Self-supervised learning (SSL) has advanced visual representation learning, but its value in chest radiography, a high-volume imaging modality with fine-grained findings, remains unclear. Meta's DINOv3 extends earlier SSL models through Gram-anchored self-distillation. Whether these design choices improve transfer learning for chest radiography has not been systematically tested. We benchmarked DINOv3 against DINOv2 and ImageNet initialization across seven datasets (n>814,000). Two representative backbones were evaluated: ViT-B/16 and ConvNeXt-B. Images were analyzed at 224x224, 512x512, and 1024x1024 pixels. We additionally assessed frozen features from a 7B model. The primary outcome was mean AUROC across labels. At 224x224, DINOv3 and DINOv2 achieved comparable performance on adult datasets. Increasing resolution to 512x512 yielded consistent improvements for DINOv3 over both DINOv2 and ImageNet. In contrast, results in pediatric cohort showed no differences across initializations. Across all settings, ConvNeXt-B outperformed ViT-B/16. Models using frozen DINOv3-7B features underperformed relative to fully finetuned 86-89M-parameter backbones, highlighting the importance of domain adaptation. Scaling to 1024x1024 did not further improve accuracy. Resolution-related gains were most evident for boundary-dependent and small focal abnormalities. In chest radiography, higher input resolution is critical for leveraging the benefits of modern self-supervised models. 512x512 pixels represent a practical upper limit where DINOv3-initialized ConvNeXt-B networks provide the strongest performance, while larger inputs offer minimal return on cost. Clinically, these findings support use of finetuned, mid-sized backbones at 512x512 for chest radiograph interpretation, with the greatest gains expected in detecting subtle or boundary-centered lesions relevant to emergency and critical care settings.

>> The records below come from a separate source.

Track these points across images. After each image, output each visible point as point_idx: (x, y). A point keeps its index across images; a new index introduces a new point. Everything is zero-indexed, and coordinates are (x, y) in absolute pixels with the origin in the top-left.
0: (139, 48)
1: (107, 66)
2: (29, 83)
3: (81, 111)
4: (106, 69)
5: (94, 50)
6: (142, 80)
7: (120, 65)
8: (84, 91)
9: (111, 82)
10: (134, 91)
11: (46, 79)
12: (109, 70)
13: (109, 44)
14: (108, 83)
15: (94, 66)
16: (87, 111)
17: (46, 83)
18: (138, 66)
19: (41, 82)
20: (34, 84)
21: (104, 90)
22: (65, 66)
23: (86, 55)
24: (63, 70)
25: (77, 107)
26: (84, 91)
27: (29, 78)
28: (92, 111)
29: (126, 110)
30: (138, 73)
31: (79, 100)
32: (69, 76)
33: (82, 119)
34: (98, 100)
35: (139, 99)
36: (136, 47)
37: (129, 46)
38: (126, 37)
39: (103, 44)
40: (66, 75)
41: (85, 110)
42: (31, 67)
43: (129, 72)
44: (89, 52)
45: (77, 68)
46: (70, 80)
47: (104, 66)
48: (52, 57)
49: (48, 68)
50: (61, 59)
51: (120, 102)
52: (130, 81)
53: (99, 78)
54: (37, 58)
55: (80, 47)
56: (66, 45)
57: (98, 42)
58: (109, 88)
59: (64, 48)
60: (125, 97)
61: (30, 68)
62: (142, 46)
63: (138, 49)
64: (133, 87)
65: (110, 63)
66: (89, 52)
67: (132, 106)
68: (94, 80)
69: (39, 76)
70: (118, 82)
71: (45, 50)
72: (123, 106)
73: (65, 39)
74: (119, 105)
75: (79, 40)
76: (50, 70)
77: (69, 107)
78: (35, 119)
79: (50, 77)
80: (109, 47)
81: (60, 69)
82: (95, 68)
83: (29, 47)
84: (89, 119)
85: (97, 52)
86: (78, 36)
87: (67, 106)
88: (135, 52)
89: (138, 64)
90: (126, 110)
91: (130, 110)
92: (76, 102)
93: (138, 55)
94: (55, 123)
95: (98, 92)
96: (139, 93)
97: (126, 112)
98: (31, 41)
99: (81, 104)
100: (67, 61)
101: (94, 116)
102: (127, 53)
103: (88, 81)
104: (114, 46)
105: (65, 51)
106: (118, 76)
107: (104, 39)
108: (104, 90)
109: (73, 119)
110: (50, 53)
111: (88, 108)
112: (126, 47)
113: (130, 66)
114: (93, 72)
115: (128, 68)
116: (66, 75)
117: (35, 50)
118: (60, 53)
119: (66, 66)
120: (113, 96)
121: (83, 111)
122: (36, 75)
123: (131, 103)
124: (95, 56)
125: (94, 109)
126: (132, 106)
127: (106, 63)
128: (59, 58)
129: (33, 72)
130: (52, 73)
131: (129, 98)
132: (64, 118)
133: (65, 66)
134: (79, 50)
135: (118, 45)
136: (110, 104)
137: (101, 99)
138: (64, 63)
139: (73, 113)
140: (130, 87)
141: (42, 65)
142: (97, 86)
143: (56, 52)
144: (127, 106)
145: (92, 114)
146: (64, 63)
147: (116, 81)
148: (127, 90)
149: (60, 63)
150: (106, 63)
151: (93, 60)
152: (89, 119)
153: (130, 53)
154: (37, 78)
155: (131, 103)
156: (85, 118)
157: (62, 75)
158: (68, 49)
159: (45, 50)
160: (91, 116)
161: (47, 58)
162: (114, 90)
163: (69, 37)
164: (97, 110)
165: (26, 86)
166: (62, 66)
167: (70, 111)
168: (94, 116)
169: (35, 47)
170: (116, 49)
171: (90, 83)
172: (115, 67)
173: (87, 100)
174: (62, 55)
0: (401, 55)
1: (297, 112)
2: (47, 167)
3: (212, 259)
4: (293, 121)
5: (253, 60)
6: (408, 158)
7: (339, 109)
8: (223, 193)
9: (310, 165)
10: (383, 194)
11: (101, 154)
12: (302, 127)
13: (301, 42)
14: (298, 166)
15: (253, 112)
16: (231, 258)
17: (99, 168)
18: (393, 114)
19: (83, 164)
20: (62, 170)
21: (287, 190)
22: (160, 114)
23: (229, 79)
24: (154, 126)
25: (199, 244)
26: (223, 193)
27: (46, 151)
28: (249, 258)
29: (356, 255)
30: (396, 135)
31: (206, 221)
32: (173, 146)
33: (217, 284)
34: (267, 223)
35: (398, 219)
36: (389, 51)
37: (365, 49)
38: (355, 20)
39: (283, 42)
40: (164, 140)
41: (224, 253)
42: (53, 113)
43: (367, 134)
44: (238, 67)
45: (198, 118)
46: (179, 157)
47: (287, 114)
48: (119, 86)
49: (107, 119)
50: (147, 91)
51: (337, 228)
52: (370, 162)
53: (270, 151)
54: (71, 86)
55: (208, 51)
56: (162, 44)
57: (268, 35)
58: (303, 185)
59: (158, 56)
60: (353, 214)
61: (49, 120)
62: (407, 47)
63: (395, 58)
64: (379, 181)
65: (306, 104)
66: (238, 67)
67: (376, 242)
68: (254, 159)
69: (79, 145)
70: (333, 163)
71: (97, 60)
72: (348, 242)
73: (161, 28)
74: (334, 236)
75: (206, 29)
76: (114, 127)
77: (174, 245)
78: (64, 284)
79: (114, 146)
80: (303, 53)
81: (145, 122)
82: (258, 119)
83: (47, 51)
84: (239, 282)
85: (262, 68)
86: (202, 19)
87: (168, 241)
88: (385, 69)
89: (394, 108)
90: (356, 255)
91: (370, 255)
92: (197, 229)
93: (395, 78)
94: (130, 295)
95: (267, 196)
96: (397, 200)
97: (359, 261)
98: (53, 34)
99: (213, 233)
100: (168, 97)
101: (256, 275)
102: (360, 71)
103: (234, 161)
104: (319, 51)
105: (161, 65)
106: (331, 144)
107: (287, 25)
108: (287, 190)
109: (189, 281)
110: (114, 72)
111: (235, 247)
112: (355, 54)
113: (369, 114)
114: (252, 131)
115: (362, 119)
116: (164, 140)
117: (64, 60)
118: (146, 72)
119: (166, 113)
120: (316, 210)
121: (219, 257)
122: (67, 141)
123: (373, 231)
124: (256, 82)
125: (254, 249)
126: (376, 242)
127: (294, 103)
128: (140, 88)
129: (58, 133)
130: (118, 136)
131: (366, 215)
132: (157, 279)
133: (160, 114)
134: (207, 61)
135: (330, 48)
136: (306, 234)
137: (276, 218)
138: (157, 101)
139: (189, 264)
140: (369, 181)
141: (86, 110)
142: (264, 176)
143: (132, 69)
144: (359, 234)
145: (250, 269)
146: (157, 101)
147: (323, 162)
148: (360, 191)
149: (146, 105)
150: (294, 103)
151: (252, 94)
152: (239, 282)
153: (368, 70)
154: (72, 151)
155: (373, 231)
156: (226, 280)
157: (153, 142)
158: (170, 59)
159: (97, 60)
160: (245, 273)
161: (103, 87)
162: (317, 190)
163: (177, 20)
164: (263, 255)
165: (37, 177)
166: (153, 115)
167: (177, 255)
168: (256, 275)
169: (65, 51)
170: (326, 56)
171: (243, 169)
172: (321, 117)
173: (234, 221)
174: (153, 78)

翻译:自监督学习(SSL)推动了视觉表示学习的进展,但其在胸部X射线摄影(一种具有细粒度发现的高容量成像模态)中的价值仍不明确。Meta的DINOv3通过Gram锚定自蒸馏扩展了早期SSL模型。这些设计选择是否能改善胸部X射线摄影的迁移学习尚未得到系统测试。我们在七个数据集(n>814,000)上对DINOv3、DINOv2及ImageNet初始化进行了基准测试。评估了两个代表性骨干网络:ViT-B/16和ConvNeXt-B。图像分别在224x224、512x512和1024x1024像素分辨率下进行分析。我们还额外评估了来自70亿参数模型的冻结特征。主要结果是跨标签的平均AUROC。在224x224分辨率下,DINOv3和DINOv2在成人数据集上表现相当。将分辨率提升至512x512时,DINOv3相对于DINOv2和ImageNet均获得持续改善。相比之下,儿科队列的结果在不同初始化方法间未显示差异。在所有设置中,ConvNeXt-B均优于ViT-B/16。使用冻结DINOv3-7B特征的模型表现不及完全微调的8600万至8900万参数骨干网络,凸显了领域适应的重要性。缩放至1024x1024分辨率并未进一步提升准确率。分辨率相关的增益在边界依赖性和小灶性异常检测中最为明显。在胸部X射线摄影中,更高的输入分辨率对于发挥现代自监督模型的优势至关重要。512x512像素代表了实际性能上限,此时DINOv3初始化的ConvNeXt-B网络提供最强性能,而更大尺寸的输入带来的收益成本比极低。临床实践中,这些发现支持使用512x512分辨率下经微调的中型骨干网络进行胸部X光判读,预计在检测与急诊和重症监护相关的细微或边界中心病变方面将获得最大收益。